The giant black man poured another shot of rye and Sam dished out another quarter, and he sat and he waited and exchanged a quick glance with Haultain, who now had another girl on his knee, and he watched as the girls worked him and bargained. Haultain was young but good at playing the rube.
They played around like that until two, when Rumwell came out from a back room. Even slightly drunk, Sam noticed the man was still put together just so in that boiled shirt and suit and bowler hat. He walked to the bar and moved against Sam, never glancing across at him, and Sam kept his head down and his eyes down as the gigantic negro reached down into his breast and pulled out a thick wad of cash and laid it down on the bar across from Rumwell, and Rumwell, not so much as looking at the black man, counted out the money in his hand and then tucked it into a fat wallet in his breast pocket, and, carrying his brown medical bag, walked briskly out of the bar and onto the cobblestones. Sam turned but found Phil already gone. Following, he clicked open his pocket watch, knowing he had hours to kill before daylight and getting home to Jose and acting like he gave a damn if he lived or didn’t.

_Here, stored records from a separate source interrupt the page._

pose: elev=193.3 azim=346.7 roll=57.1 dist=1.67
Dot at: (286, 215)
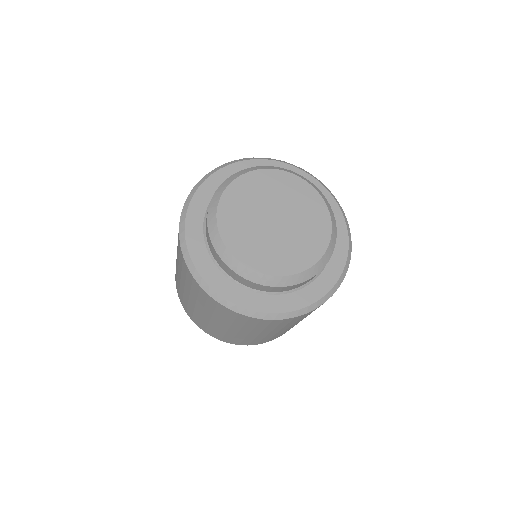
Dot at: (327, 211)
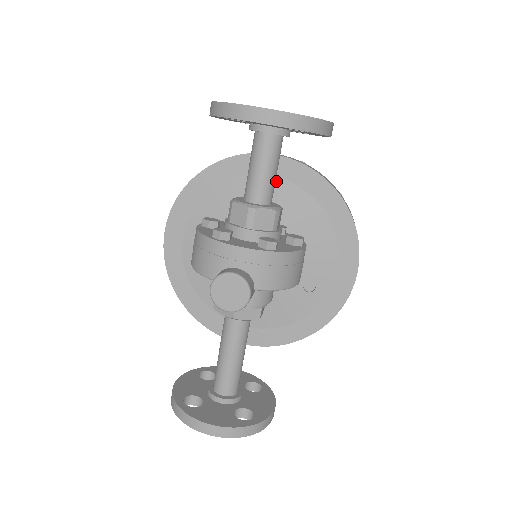
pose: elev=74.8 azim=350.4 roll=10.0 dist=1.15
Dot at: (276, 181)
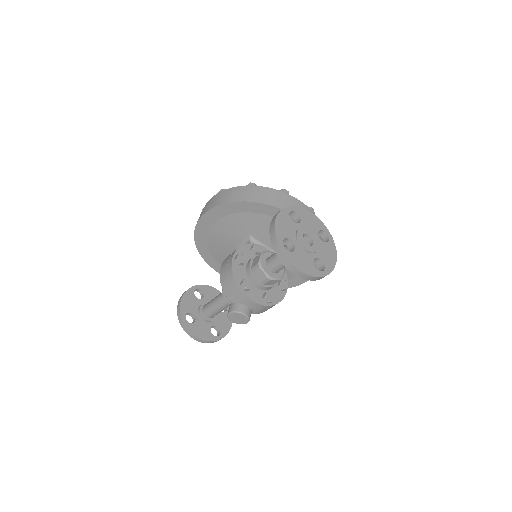
Dot at: occluded
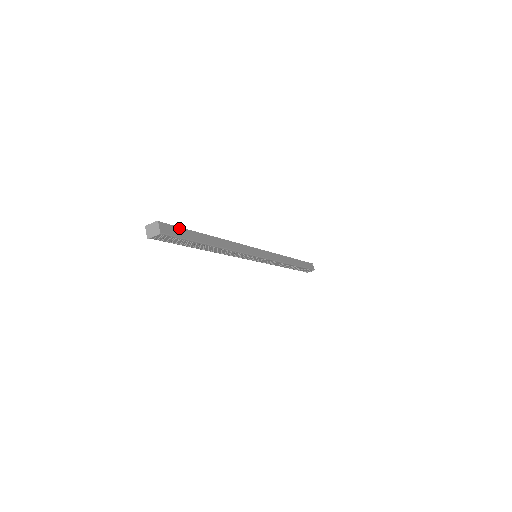
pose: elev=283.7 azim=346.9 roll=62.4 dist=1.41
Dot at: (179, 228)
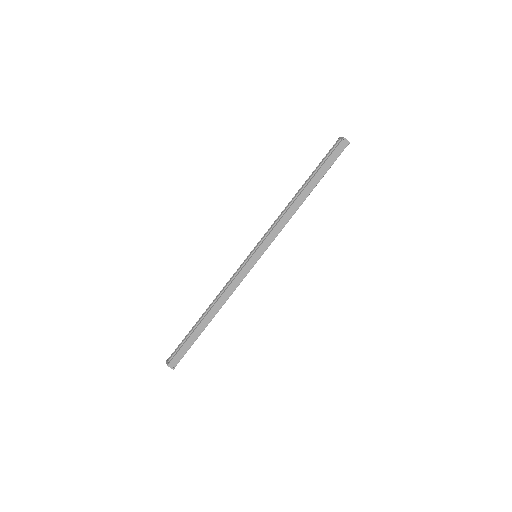
Dot at: (181, 349)
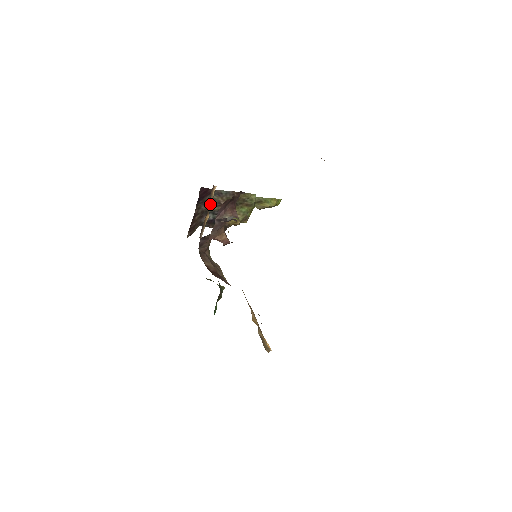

But he knew he probably wouldn’t reach another six months, and the filthy trade he’d been taught by Jimmy Wright might just let him give a few bucks to Jose and the child and, by the grace of God, in a few years they’d forget him like smoke in the wind. Sam had thoughts like these as he wandered in and out of the bars of the Barbary, his lungs feeling squeezed and wrung out, before collapsing into a coughing fit in the great arms of a heiferlike woman with big painted blue eyes who thought he was the most humorous man she’d ever met.
Her breasts felt like great pillows.
“SO THE GIRL CHANGED HER STORY? ” Mr. Hearst asked the next morning.
“She said that was never her story.”
“But the assistant D.A.—what’s his name, Pisser?”
“U’ren, sir.”
“So ole U-rine is saying the girl was bribed.”
“I don’t know what Mr. U’ren is saying, but it looks like the girl was coerced into giving the statement. Miss Prevon-Prevost was arrested the other night at that dry raid at the Old Poodle Dog.”
“I read the story.”
“Yes, sir.”
The reporter, whatever his name was, seemed to be having a hard time standing there with his tablet in his hand and ink on his fingers, waiting for Mr. Hearst to spell out the story for him. Or maybe it was because Hearst was wearing war paint and an actual Indian headdress that had belonged to Sitting Bull.
Hearst took off the headdress, much to the disappointment of his six-year-old twin boys, who shot another arrow from the top floor of the Hearst Building out onto Market Street.
Hearst leaned into his desk and jotted out some notes. “Randolph, Elbert: Settle.”
The boys, dressed in identical blue Eton suits with knickers, looked at each other and sat down on a short couch, arms crossed over their chests and not saying a word.
“Can we get to the girl?”
“No one can find her. U’ren and Judge Brady put her somewhere. That other showgirl, Miss Blake, has disappeared all together.”
“What about this Delmont woman?”
“She’s sticking with the story that Virginia Rappe told her that Arbuckle had crushed her.”
“Wasn’t enough to get murder with the grand jury. What’s Judge Brady saying about manslaughter?”
“He says he’s looking for a second opinion in police court.”
“Will that work?”
The reporter shrugged. “If the police judge agrees, he can still try Fatty for murder.”
“What about this other woman?”
“She’s waiting outside, sir. That’s who I wanted you to meet.”
“Would you like a turkey leg?” Hearst said, pulling a big drumstick off a china plate and holding it out to the skinny young man. The young reporter shook his head and walked from the room, returning seconds later with the homeliest woman Hearst had ever seen. She looked like Buster Brown as an old unkempt man.
“This is Nurse Cumberland.”
“Good God,” Hearst said, and looked to his sons with wide eyes. Randolph whispered to Elbert, and the boys giggled from the little couch.